More than nine days after a powerful quake shook Turkey and Syria, rescuers were still pulling people from the rubble, defying predictions that the time for survival had passed.
On Wednesday, Turkey’s Ministry of National Defense released video showing rescuers extricating a 77-year-old woman from debris in the city of Adiyaman on Tuesday, some 212 hours after the earthquake struck.
Turkey’s state-run news agency Anadolu identified her as Fatma Gungor, and said her family hugged her after she was saved.
Then on Wednesday, another woman, identified as 45-year-old Melike İmamoğlu, was rescued after 222 hours in rubble in the city of Kahramanmaras, according to Turkey’s state television TRT Haber.
Earlier, teams in southern Turkey said they were still hearing the voices of trapped survivors.
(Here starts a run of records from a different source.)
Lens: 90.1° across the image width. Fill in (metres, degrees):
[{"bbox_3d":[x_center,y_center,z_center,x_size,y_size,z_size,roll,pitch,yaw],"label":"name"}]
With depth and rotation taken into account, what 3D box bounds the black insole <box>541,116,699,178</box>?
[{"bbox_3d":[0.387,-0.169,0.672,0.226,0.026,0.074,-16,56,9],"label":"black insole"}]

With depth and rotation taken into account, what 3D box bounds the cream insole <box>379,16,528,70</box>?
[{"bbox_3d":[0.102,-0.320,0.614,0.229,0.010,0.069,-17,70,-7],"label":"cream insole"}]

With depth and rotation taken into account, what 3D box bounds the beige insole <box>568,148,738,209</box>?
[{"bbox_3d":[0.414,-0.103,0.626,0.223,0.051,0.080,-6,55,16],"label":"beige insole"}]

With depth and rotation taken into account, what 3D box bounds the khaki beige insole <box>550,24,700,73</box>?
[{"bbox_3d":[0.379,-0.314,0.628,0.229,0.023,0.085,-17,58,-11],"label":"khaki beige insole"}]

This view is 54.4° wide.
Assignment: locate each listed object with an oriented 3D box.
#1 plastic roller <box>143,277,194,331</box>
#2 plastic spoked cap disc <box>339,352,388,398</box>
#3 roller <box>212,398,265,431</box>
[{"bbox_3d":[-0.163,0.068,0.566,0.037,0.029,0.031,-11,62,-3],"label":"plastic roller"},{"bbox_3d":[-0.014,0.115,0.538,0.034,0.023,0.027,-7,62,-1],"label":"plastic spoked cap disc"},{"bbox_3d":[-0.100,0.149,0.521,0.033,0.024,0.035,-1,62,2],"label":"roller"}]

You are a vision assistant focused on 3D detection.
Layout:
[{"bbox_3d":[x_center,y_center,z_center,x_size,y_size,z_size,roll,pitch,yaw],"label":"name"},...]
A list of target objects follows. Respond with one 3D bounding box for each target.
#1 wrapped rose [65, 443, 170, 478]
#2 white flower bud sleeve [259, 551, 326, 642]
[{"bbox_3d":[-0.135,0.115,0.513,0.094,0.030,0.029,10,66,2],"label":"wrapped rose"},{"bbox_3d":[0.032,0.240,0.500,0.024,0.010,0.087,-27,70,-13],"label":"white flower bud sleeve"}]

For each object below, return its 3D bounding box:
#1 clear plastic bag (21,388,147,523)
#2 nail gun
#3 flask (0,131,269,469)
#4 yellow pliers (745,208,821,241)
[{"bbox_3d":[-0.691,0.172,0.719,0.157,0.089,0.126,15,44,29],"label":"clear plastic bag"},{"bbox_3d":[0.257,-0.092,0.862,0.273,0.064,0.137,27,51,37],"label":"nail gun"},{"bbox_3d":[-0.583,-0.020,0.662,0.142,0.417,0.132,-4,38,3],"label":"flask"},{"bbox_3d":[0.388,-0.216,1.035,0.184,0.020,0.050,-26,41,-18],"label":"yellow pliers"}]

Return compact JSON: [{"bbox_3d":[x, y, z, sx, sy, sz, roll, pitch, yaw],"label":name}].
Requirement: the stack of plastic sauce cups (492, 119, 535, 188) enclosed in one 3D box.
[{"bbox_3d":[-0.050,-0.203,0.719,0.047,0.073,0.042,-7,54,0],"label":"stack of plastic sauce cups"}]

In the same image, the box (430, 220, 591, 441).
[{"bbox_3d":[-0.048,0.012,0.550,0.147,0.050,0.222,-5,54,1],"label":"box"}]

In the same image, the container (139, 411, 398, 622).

Live images broadcast on CNN affiliate CNN Turk on Tuesday showed rescuers working in two areas of the Kahramanmaras region, where they were trying to save three sisters – but it’s unclear if the sisters survived.
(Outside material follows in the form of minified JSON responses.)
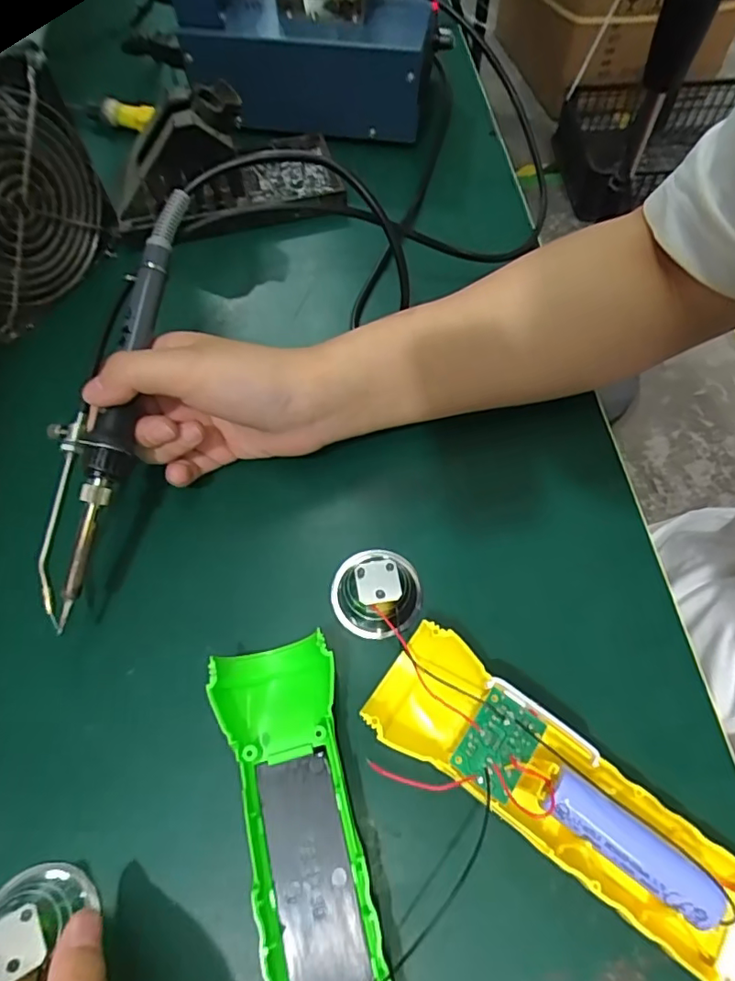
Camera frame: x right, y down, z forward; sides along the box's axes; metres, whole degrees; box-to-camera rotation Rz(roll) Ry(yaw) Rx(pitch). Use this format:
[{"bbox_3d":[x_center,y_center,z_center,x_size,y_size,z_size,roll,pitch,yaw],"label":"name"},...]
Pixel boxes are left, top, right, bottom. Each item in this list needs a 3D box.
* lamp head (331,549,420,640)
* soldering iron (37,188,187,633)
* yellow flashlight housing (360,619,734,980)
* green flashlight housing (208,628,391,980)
[{"bbox_3d":[0.003,0.047,0.265,0.043,0.023,0.040,-1,62,2],"label":"lamp head"},{"bbox_3d":[-0.124,-0.044,0.271,0.042,0.032,0.206,9,77,5],"label":"soldering iron"},{"bbox_3d":[0.077,0.120,0.221,0.161,0.033,0.046,33,68,17],"label":"yellow flashlight housing"},{"bbox_3d":[-0.023,0.141,0.217,0.047,0.024,0.162,-14,63,-8],"label":"green flashlight housing"}]

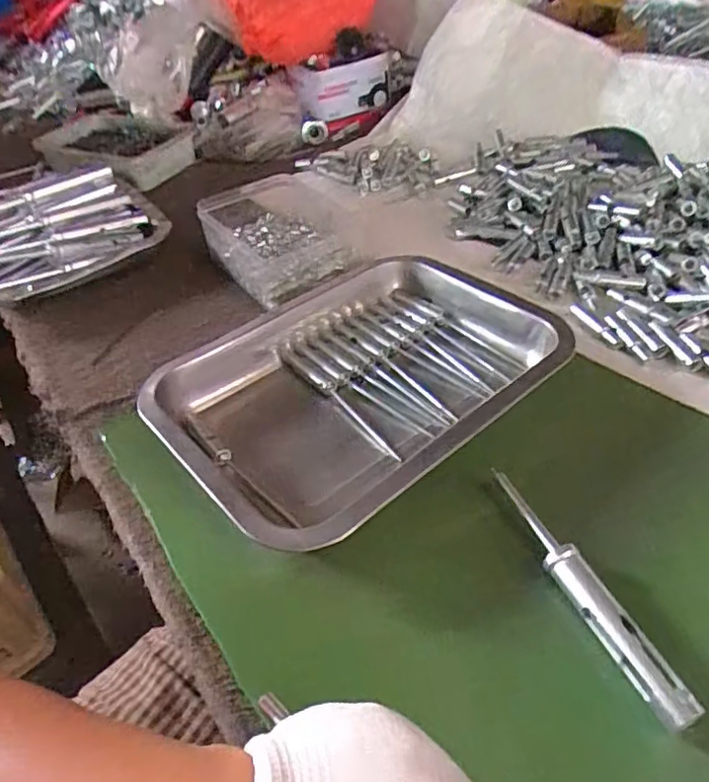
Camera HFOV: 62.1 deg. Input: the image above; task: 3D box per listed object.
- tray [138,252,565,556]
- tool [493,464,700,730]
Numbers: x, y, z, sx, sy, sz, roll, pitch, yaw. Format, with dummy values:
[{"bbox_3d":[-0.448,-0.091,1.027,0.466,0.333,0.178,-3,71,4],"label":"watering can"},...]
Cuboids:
[{"bbox_3d":[0.004,-0.011,0.397,0.253,0.040,0.189,-35,50,-25],"label":"tray"},{"bbox_3d":[0.112,0.096,0.291,0.018,0.021,0.134,-21,46,-13],"label":"tool"}]

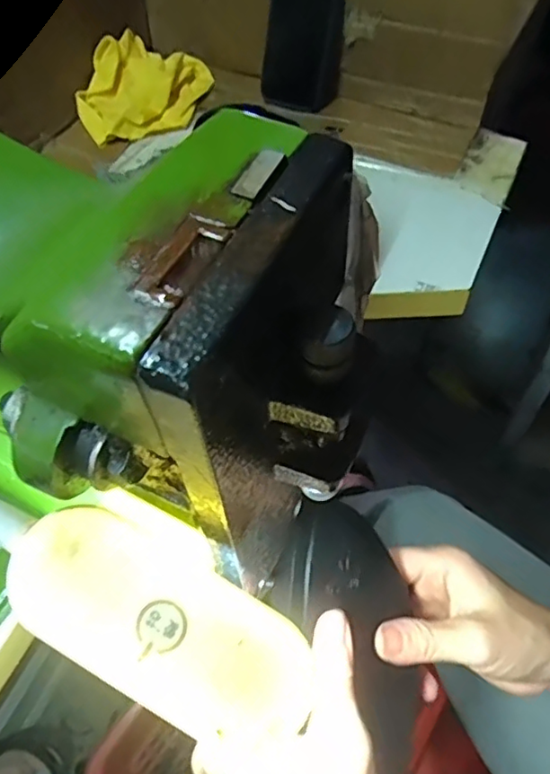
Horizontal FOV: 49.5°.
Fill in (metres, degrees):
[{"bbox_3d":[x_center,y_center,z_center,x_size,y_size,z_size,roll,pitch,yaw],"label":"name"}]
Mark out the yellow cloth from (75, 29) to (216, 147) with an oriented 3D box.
[{"bbox_3d":[-0.163,-0.380,0.750,0.171,0.057,0.137,-10,56,-5],"label":"yellow cloth"}]

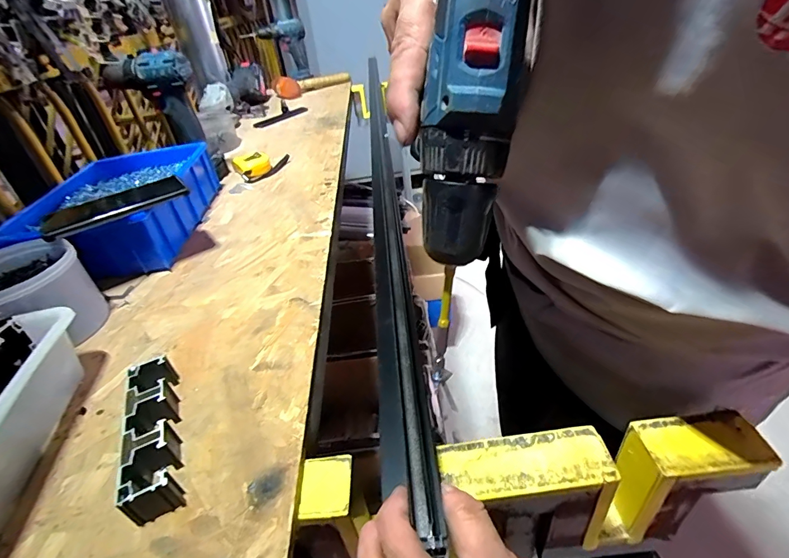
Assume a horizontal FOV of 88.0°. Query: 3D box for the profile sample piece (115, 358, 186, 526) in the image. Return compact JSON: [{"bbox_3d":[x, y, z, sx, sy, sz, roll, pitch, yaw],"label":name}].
[{"bbox_3d":[-0.191,0.117,0.322,0.034,0.036,0.134,-20,37,-17],"label":"profile sample piece"}]

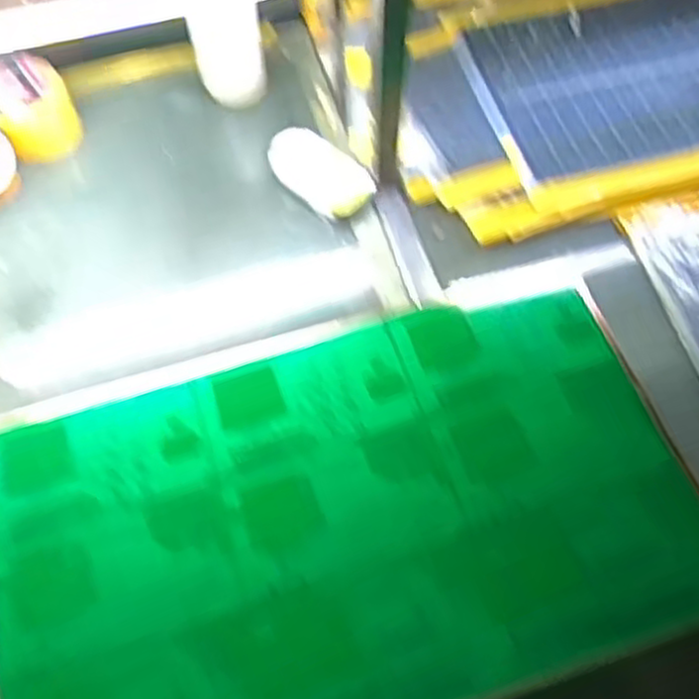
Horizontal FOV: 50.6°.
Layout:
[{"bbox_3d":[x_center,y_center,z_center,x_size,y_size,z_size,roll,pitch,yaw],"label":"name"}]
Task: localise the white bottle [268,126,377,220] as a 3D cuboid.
[{"bbox_3d":[-0.032,-0.194,0.819,0.116,0.051,0.061,35,68,16],"label":"white bottle"}]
In the same region, emergency workers saved a 35-year-old woman believed to have been buried for around 205 hours, according to state broadcaster TRT Haber. Others were rescued too – two brothers, two men and a women – all on Tuesday, eight days after the quake.
Dr. Sanjay Gupta, CNN’s Chief Medical Correspondent, who’s in Turkey’s Hatay province, says it’s unusual for people to survive more than 100 hours trapped in rubble – most are rescued within 24 hours.
However, he says freezing temperatures in the quake zone may be extending survival times for people trapped.